The Kansas City Council will vote this week on whether to approve a $1.4 million settlement with a former city employee who sued the city for race discrimination and retaliation.
Ronald Williams, who is Black, was a master electrician in the city’s Water Services Department from June 2011 to January 2017.
His lawsuit detailed a pattern of racially motivated discrimination, alleging that white employees with less experience were offered training courses that allowed them to receive job promotions over otherwise more qualified Black employees.
Williams also alleged that he was punished when he contradicted a white electrician and that one of his supervisors called African American electricians “incompetent” on more than one occasion.
Following a month-long trial, in February 2020 a Jackson County jury awarded Williams $790,000, including $504,000 in punitive damages and $286,000 in compensatory damages. The judge also awarded him legal fees of nearly half a million dollars.
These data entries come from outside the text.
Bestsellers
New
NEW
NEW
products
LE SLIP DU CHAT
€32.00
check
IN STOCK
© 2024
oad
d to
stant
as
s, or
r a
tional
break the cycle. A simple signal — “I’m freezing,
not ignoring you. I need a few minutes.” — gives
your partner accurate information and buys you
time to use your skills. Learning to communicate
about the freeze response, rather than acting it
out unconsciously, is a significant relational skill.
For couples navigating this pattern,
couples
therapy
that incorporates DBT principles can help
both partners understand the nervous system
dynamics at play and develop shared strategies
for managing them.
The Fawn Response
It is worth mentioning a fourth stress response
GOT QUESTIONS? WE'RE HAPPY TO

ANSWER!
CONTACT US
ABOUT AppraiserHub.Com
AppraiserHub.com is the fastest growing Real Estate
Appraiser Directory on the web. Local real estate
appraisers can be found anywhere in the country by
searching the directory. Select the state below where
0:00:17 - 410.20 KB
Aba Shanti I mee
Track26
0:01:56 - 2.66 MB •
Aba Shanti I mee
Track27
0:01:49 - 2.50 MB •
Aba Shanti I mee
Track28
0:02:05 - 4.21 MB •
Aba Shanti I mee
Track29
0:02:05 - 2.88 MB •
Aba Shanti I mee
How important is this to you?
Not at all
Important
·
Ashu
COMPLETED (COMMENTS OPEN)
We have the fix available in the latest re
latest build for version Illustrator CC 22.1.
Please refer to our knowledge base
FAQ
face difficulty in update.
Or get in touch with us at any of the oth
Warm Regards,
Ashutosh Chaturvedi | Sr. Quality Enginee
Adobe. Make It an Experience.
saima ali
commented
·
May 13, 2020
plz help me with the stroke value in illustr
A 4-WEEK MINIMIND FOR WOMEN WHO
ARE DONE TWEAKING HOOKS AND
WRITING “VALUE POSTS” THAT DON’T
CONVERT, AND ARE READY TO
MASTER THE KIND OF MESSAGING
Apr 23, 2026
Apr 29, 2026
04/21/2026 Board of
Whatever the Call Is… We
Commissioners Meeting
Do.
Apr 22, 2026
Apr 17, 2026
The city appealed the verdict, but the Missouri Court of Appeals upheld it in December 2021. The Missouri Supreme Court subsequently denied the city’s motion to review the case.
The settlement goes before the Finance, Governance and Public Safety Committee meeting on Wednesday. Subject to the committee’s approval, the full council will take it up on Thursday.
In April, another Black former employee of the water department, Craig Moye, accepted the city’s offer to settle his race discrimination lawsuit for $500,000. Moye alleged he was harassed, retaliated against and passed over for promotions because of his race.
And in 2017, the city agreed to pay $500,000 to settle a lawsuit brought by LaDonna Nunley, a chemist in the water department. Nunley alleged the department had created a sexually hostile workplace.